Exercise requirements ::
Give the lines from the very start of the collection through the line containing "ΜΗΝ ΤΟ ΧΆΣΕΤΕ!" as a JSON list of strings, one string per line. Skip blank lines and leave the pictures out.

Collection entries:
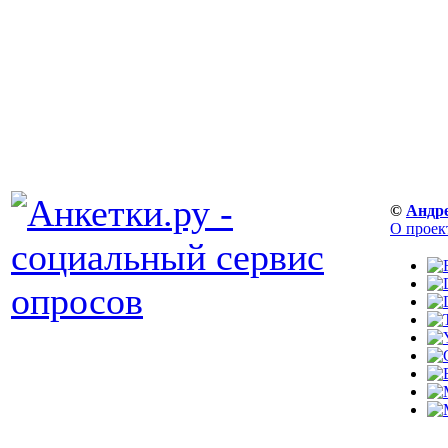
©
Андр
О проек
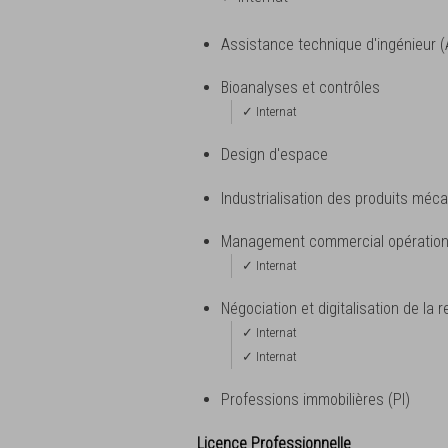
Assistance technique d'ingénieur (
Bioanalyses et contrôles
✓ Internat
Design d'espace
Industrialisation des produits méc
Management commercial opération
✓ Internat
Négociation et digitalisation de la r
✓ Internat
✓ Internat
Professions immobilières (PI)
Licence Professionnelle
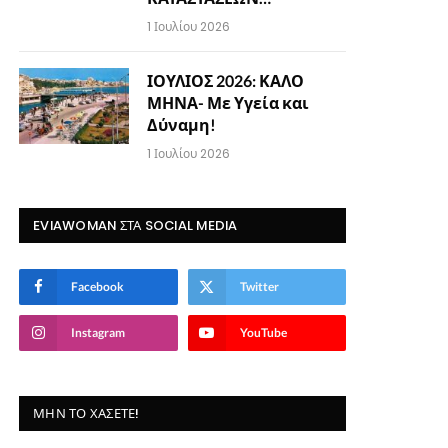
1 Ιουλίου 2026
ΙΟΥΛΙΟΣ 2026: ΚΑΛΟ
ΜΗΝΑ- Με Υγεία και
Δύναμη!
1 Ιουλίου 2026
EVIAWOMAN ΣΤΑ SOCIAL MEDIA
Facebook
Twitter
Instagram
YouTube
ΜΗΝ ΤΟ ΧΆΣΕΤΕ!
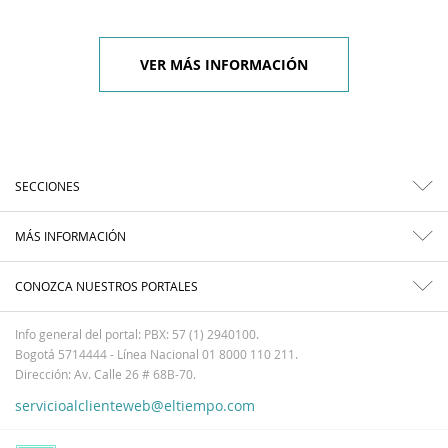
VER MÁS INFORMACIÓN
SECCIONES
MÁS INFORMACIÓN
CONOZCA NUESTROS PORTALES
Info general del portal: PBX: 57 (1) 2940100.
Bogotá 5714444 - Línea Nacional 01 8000 110 211.
Dirección: Av. Calle 26 # 68B-70.
servicioalclienteweb@eltiempo.com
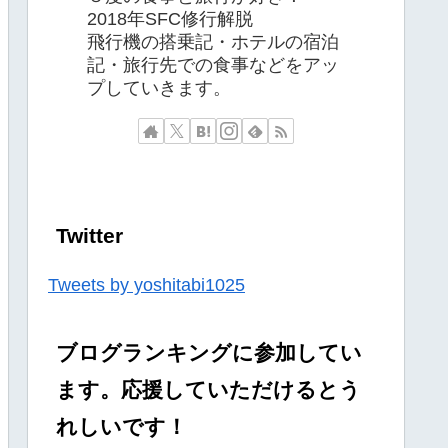
2018年SFC修行解脱
飛行機の搭乗記・ホテルの宿泊
記・旅行先での食事などをアッ
プしていきます。
Twitter
Tweets by yoshitabi1025
ブログランキングに参加してい
ます。応援していただけるとう
れしいです！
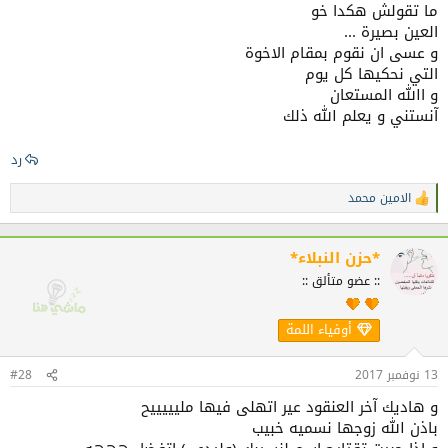
ما تقولش هكدا خو
العين بصيرة ...
و عسى ان نقوم بمقام الاخوة
التي نحكيها كل يوم
و االله المستعان
آنستني و يعلم الله ذلك
رد
الامين محمد
ا
ل
ت
ف
*حزن النبلاء*
ا
:: عضو متألق ::
ع
ل
ا
أوفياء اللمة
ت
:
13 نوفمبر 2017
#28
و هاديك آخر العنقود عير اتهلى فيها مليييييح
باذن الله زوجها نسميه خبيب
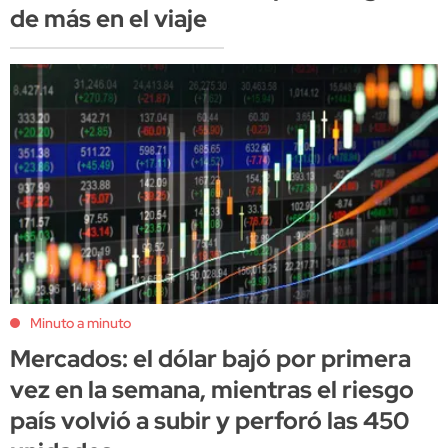
de más en el viaje
Minuto a minuto
Mercados: el dólar bajó por primera
vez en la semana, mientras el riesgo
país volvió a subir y perforó las 450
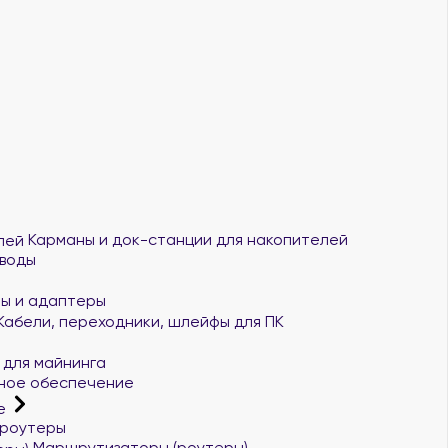
Карманы и док-станции для накопителей
воды
ы и адаптеры
Кабели, переходники, шлейфы для ПК
 для майнинга
ное обеспечение
ие
роутеры
Маршрутизаторы (роутеры)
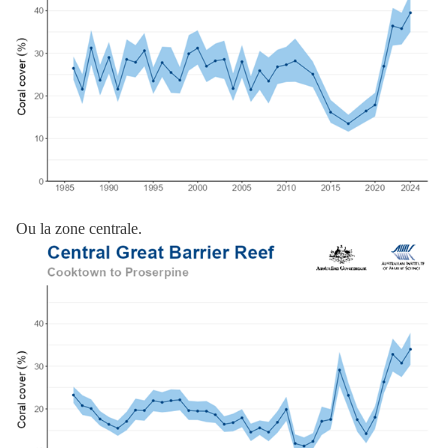
Ou la zone centrale.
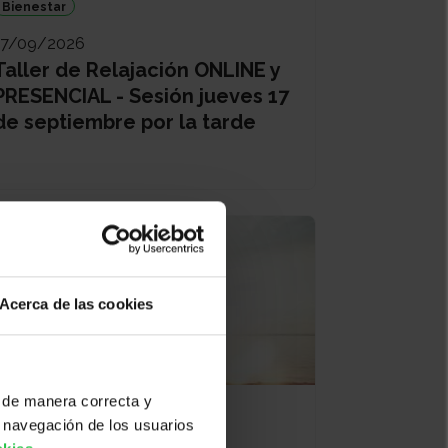
Bienestar
17/09/2026
Taller de Relajación ONLINE y
PRESENCIAL - Sesión jueves 17
de septiembre por la tarde
Acerca de las cookies
 de manera correcta y
Bienestar
 navegación de los usuarios
21/09/2026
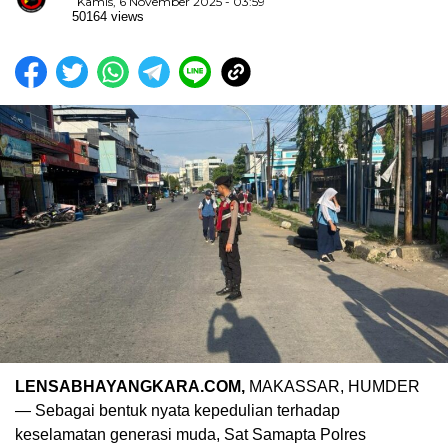
Kamis, 6 November 2025 - 03:59
50164 views
LENSABHAYANGKARA.COM,
MAKASSAR, HUMDER
— Sebagai bentuk nyata kepedulian terhadap
keselamatan generasi muda, Sat Samapta Polres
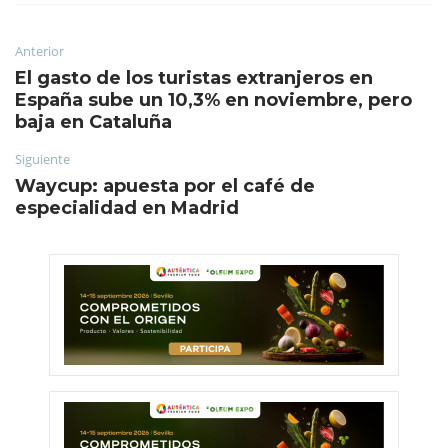
Anterior
El gasto de los turistas extranjeros en
España sube un 10,3% en noviembre, pero
baja en Cataluña
Siguiente
Waycup: apuesta por el café de
especialidad en Madrid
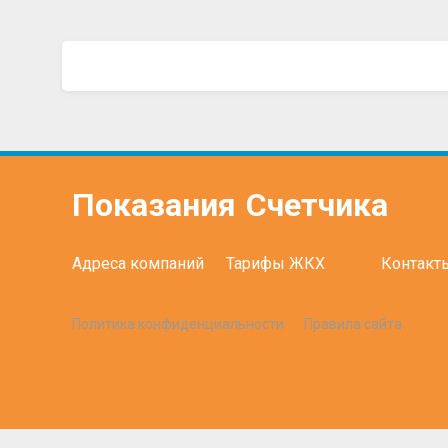
Показания
Счетчика
Адреса компаний
Тарифы ЖКХ
Контакт
Политика конфиденциальности
Правила сайта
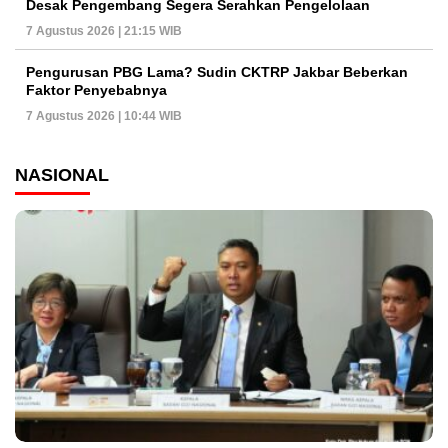
Desak Pengembang Segera Serahkan Pengelolaan
7 Agustus 2026 | 21:15 WIB
Pengurusan PBG Lama? Sudin CKTRP Jakbar Beberkan
Faktor Penyebabnya
7 Agustus 2026 | 10:44 WIB
NASIONAL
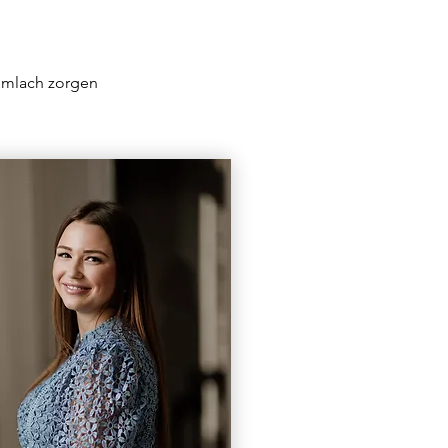
imlach zorgen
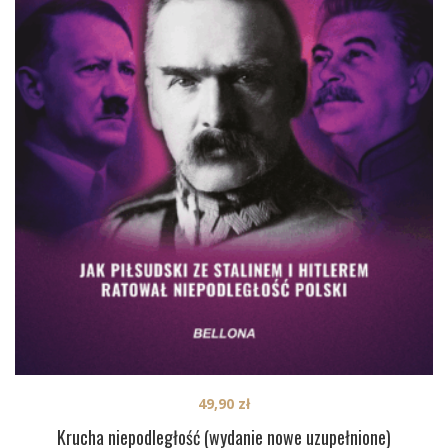
49,90
zł
Krucha niepodległość (wydanie nowe uzupełnione)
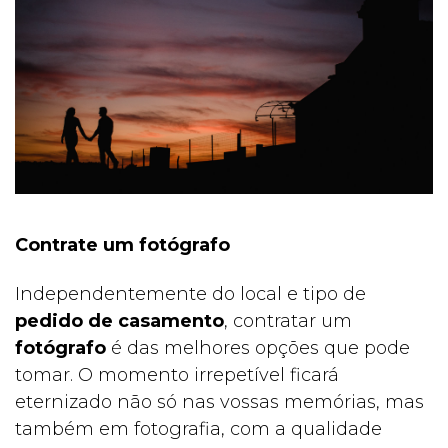
Contrate um fotógrafo
Independentemente do local e tipo de
pedido de casamento
, contratar um
fotógrafo
é das melhores opções que pode
tomar. O momento irrepetível ficará
eternizado não só nas vossas memórias, mas
também em fotografia, com a qualidade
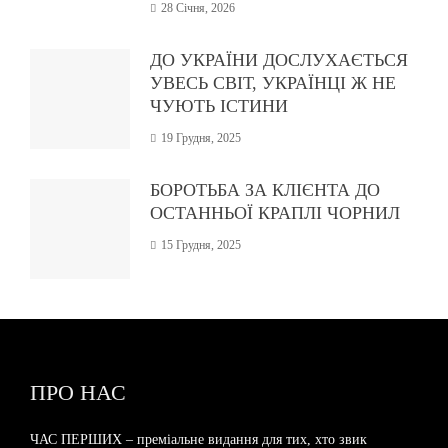
28 Січня, 2026
ДО УКРАЇНИ ДОСЛУХАЄТЬСЯ
УВЕСЬ СВІТ, УКРАЇНЦІ Ж НЕ
ЧУЮТЬ ІСТИНИ
19 Грудня, 2025
БОРОТЬБА ЗА КЛІЄНТА ДО
ОСТАННЬОЇ КРАПЛІ ЧОРНИЛ
15 Грудня, 2025
ПРО НАС
ЧАС ПЕРШИХ – преміальне видання для тих, хто звик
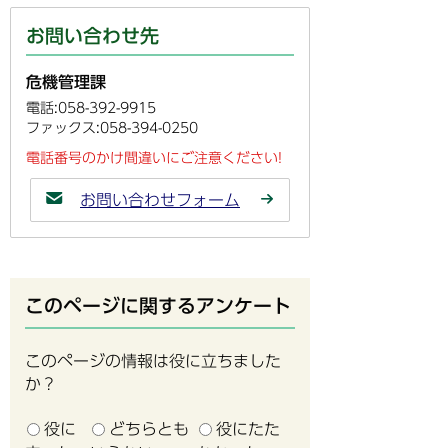
お問い合わせ先
危機管理課
電話:058-392-9915
ファックス:058-394-0250
電話番号のかけ間違いにご注意ください!
お問い合わせフォーム
このページに関するアンケート
このページの情報は役に立ちました
か？
役に
どちらとも
役にたた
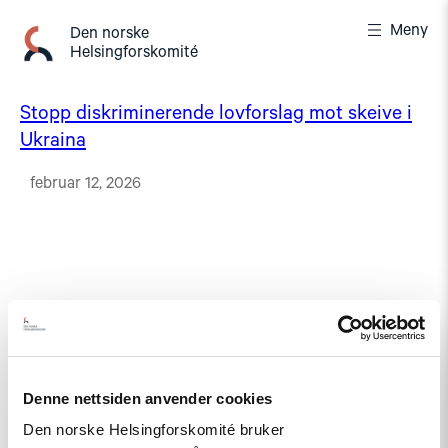
Gå
Meny
til
Den norske
Helsingforskomité
innhold
Stopp diskriminerende lovforslag mot skeive i
Ukraina
februar 12, 2026
Denne nettsiden anvender cookies
Den norske Helsingforskomité bruker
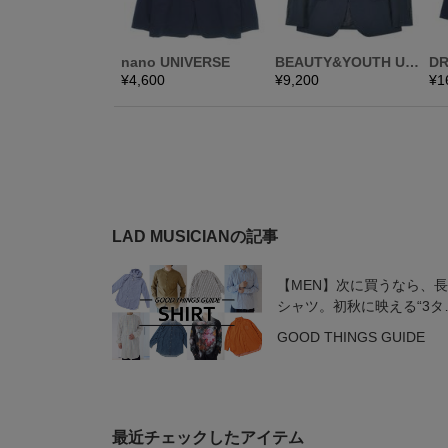
LAD MUSICIANの記事
【MEN】次に買うなら、
シャツ。初秋に映える“3タ
プ”をチェック！
GOOD THINGS GUIDE
最近チェックしたアイテム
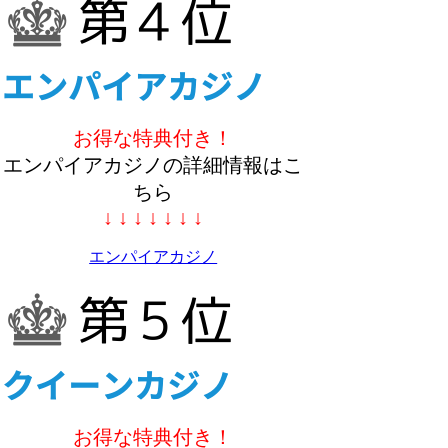
お得な特典付き！
エンパイアカジノの詳細情報はこ
ちら
↓ ↓ ↓ ↓ ↓ ↓ ↓
エンパイアカジノ
お得な特典付き！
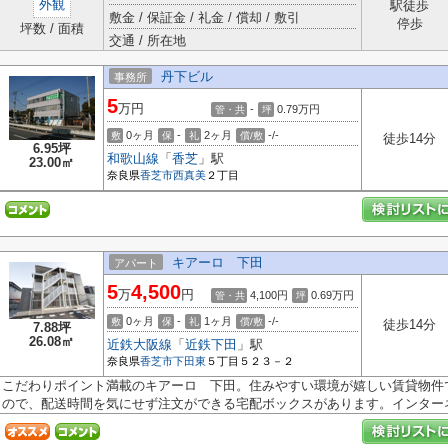
外観
駅徒歩
敷金 / 保証金 / 礼金 / 償却 / 敷引
停歩
坪数 / 面積
交通 / 所在地
丹下ビル
事務所
5
万円
-
0.79
万円
管・共
坪
0ヶ月
-
2ヶ月
-/-
敷
保
礼
償/敷
徒歩14分
6.95坪
和歌山線
「
香芝
」駅
23.00㎡
奈良県
香芝市
西真美
２丁目
キアーロ 下田
アパート
5
4,500
万
円
4,100円
0.69
万円
管・共
坪
0ヶ月
-
1ヶ月
-/-
敷
保
礼
償/敷
徒歩14分
7.88坪
26.08㎡
近鉄大阪線
「
近鉄下田
」駅
奈良県
香芝市
下田東
５丁目５２３－２
こだわりポイント満載のキアーロ 下田。住みやすい環境が嬉しい賃貸物件
ので、配送時間を気にせず注文ができる宅配ボックスがあります。インターネ.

Reply to the exercise ::
[
  "©",
  "Андр",
  "О проек",
  "Assistance technique d'ingénieur (",
  "Bioanalyses et contrôles",
  "✓ Internat",
  "Design d'espace",
  "Industrialisation des produits méc",
  "Management commercial opération",
  "✓ Internat",
  "Négociation et digitalisation de la r",
  "✓ Internat",
  "✓ Internat",
  "Professions immobilières (PI)",
  "Licence Professionnelle",
  "1 Ιουλίου 2026",
  "ΙΟΥΛΙΟΣ 2026: ΚΑΛΟ",
  "ΜΗΝΑ- Με Υγεία και",
  "Δύναμη!",
  "1 Ιουλίου 2026",
  "EVIAWOMAN ΣΤΑ SOCIAL MEDIA",
  "Facebook",
  "Twitter",
  "Instagram",
  "YouTube",
  "ΜΗΝ ΤΟ ΧΆΣΕΤΕ!"
]